**What is required**
Could you copy each line of the entries that contains "down"?

**Information provided**
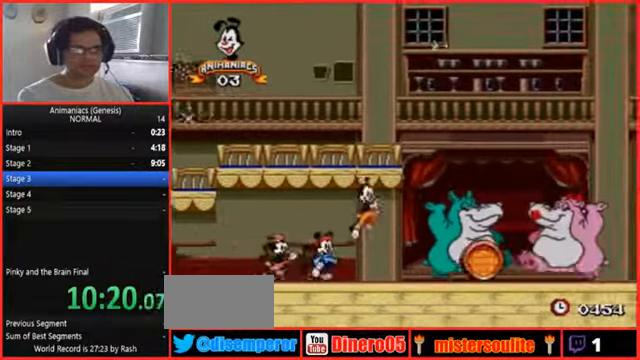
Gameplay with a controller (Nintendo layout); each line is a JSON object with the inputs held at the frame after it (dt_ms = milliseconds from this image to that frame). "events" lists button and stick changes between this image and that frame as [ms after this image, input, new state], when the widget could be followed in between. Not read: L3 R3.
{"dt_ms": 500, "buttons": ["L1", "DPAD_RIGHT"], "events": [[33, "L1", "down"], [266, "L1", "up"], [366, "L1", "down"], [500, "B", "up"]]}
* * *
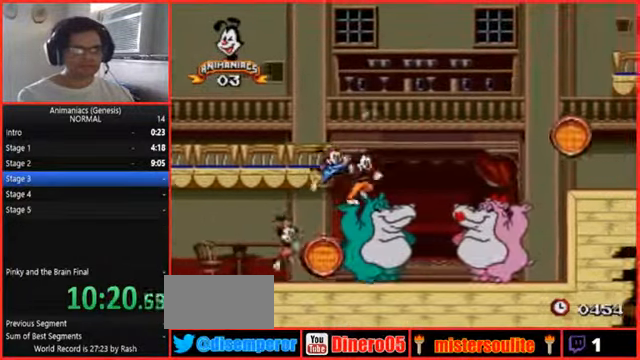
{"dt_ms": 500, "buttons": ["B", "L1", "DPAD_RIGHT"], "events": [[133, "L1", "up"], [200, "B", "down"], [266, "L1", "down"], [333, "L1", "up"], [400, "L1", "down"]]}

**Answer for this exercise**
{"dt_ms": 500, "buttons": ["L1", "DPAD_RIGHT"], "events": [[33, "L1", "down"], [266, "L1", "up"], [366, "L1", "down"], [500, "B", "up"]]}
{"dt_ms": 500, "buttons": ["B", "L1", "DPAD_RIGHT"], "events": [[133, "L1", "up"], [200, "B", "down"], [266, "L1", "down"], [333, "L1", "up"], [400, "L1", "down"]]}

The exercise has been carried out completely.